Here, note that prefix “b_” is added to the parameter “center” of the LorentzianModel. (“b” means the “second” fitting model in this procedure)
With the values of the Fermi momentum (in angle space) now in hand, we can select EDCs at the appropriate momentum for each value of the temperature.
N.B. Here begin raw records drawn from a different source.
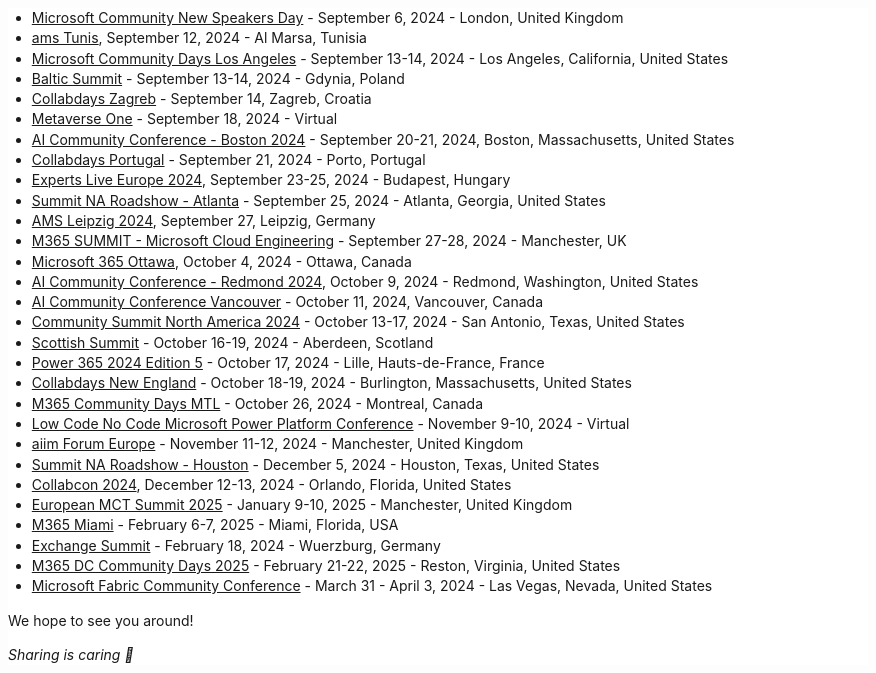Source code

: * [Microsoft Community New Speakers Day](https://www.communitydays.org/event/2024-09-06/microsoft-community-new-speakers-day) - September 6, 2024 - London, United Kingdom
* [ams Tunis](https://www.communitydays.org/event/2024-09-12/ams-tunis), September 12, 2024 - Al Marsa, Tunisia
* [Microsoft Community Days Los Angeles](https://www.communitydays.org/event/2024-09-13/microsoft-community-days-los-angeles-2024) - September 13-14, 2024 - Los Angeles, California, United States
* [Baltic Summit](https://www.communitydays.org/event/2024-09-13/baltic-summit-2024) - September 13-14, 2024 - Gdynia, Poland
* [Collabdays Zagreb](https://www.communitydays.org/event/2024-09-14/collabdays-2024-zagreb) - September 14, Zagreb, Croatia
* [Metaverse One](https://www.communitydays.org/event/2024-09-18/metaverse-one-2024) - September 18, 2024 - Virtual
* [AI Community Conference - Boston 2024](https://www.communitydays.org/event/2024-09-18/power-platform-community-conference) - September 20-21, 2024, Boston, Massachusetts, United States
* [Collabdays Portugal](https://www.communitydays.org/event/2024-09-21/collabdays-portugal) - September 21, 2024 - Porto, Portugal
* [Experts Live Europe 2024](https://www.communitydays.org/event/2024-09-23/experts-live-europe-2024), September 23-25, 2024 - Budapest, Hungary
* [Summit NA Roadshow - Atlanta](https://www.communitydays.org/event/2024-09-25/summit-na-roadshow-atlanta) - September 25, 2024 - Atlanta, Georgia, United States
* [AMS Leipzig 2024](https://www.communitydays.org/event/2024-09-27/ams-leipzig-2024), September 27, Leipzig, Germany
* [M365 SUMMIT - Microsoft Cloud Engineering](https://www.communitydays.org/event/2024-09-27/m365-summit-microsoft-cloud-engineering) - September 27-28, 2024 - Manchester, UK
* [Microsoft 365 Ottawa](https://www.communitydays.org/event/2024-10-04/microsoft-365-ottawa), October 4, 2024  - Ottawa, Canada
* [AI Community Conference - Redmond 2024](https://www.communitydays.org/event/2024-10-09/ai-community-conference-redmond-2024), October 9, 2024 - Redmond, Washington, United States
* [AI Community Conference Vancouver](https://www.communitydays.org/event/2024-10-11/ai-community-conference-vancouver-2024) - October 11, 2024, Vancouver, Canada
* [Community Summit North America 2024](https://www.communitydays.org/event/2024-10-13/community-summit-north-america-2024) - October 13-17, 2024 - San Antonio, Texas, United States
* [Scottish Summit](https://www.communitydays.org/event/2024-10-16/scottish-summit-2024) - October 16-19, 2024 - Aberdeen, Scotland
* [Power 365 2024 Edition 5](https://www.communitydays.org/event/2024-10-17/power-365-2024-edition-5) - October 17, 2024 - Lille, Hauts-de-France, France
* [Collabdays New England](https://www.communitydays.org/event/2024-10-18/collabdays-new-england) - October 18-19, 2024 - Burlington, Massachusetts, United States
* [M365 Community Days MTL](https://www.communitydays.org/event/2024-10-26/m365-community-days-mtl-2024) - October 26, 2024 - Montreal, Canada
* [Low Code No Code Microsoft Power Platform Conference](https://www.communitydays.org/event/2024-11-09/low-code-no-code-microsoft-power-platform-conference-2024) - November 9-10, 2024 - Virtual
* [aiim Forum Europe](https://www.communitydays.org/event/2024-11-11/aiim-forum-europe) - November 11-12, 2024 - Manchester, United Kingdom
* [Summit NA Roadshow - Houston](https://www.communitydays.org/event/2024-12-05/summit-na-roadshow-houston) - December 5, 2024 - Houston, Texas, United States
* [Collabcon 2024](https://www.communitydays.org/event/2024-12-12/collabcon-2024), December 12-13, 2024 - Orlando, Florida, United States
* [European MCT Summit 2025](https://www.communitydays.org/event/2025-01-09/european-mct-summit-2025) - January 9-10, 2025 - Manchester, United Kingdom
* [M365 Miami](https://www.communitydays.org/event/2025-02-06/m365-miami) - February 6-7, 2025 - Miami, Florida, USA
* [Exchange Summit](https://www.communitydays.org/event/2025-02-18/exchange-summit-2025) - February 18, 2024 - Wuerzburg, Germany
* [M365 DC Community Days 2025](https://www.communitydays.org/event/2025-02-21/m365-dc-community-days-2025) - February 21-22, 2025 - Reston, Virginia, United States
* [Microsoft Fabric Community Conference](https://www.communitydays.org/event/2025-03-31/microsoft-fabric-community-conference) - March 31 - April 3, 2024 - Las Vegas, Nevada, United States

We hope to see you around!

_Sharing is caring 🧡_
Let’s average in a 10 mrad window.
[5]:
# take the Lorentzian (component `b`) center parameter
phi_values = phis.modelfit_results.F.p("b_center")
fig, ax = plt.subplots()
ax = temp_dep.spectrum.S.select_around_data(
{"phi": phi_values}, mode="mean", radius={"phi": 0.005}
).S.plot(ax=ax)
fig
[5]:
Exercises#
Change the
phirange of the selection to see how the fit responds. Can we deal with the asymmetric background this way?Inspect the first fit with
phis.results[0].item(). What can you tell about the fit?Select a region of the temperature dependent data away from the band. Perform a broadcast fit for the Fermi edge using
arpes.fits.fit_models.AffineBroadenedFD. Does the edge position shift at all? Does the edge width change at all? Look at the previous exercise to determine which parameters to look at.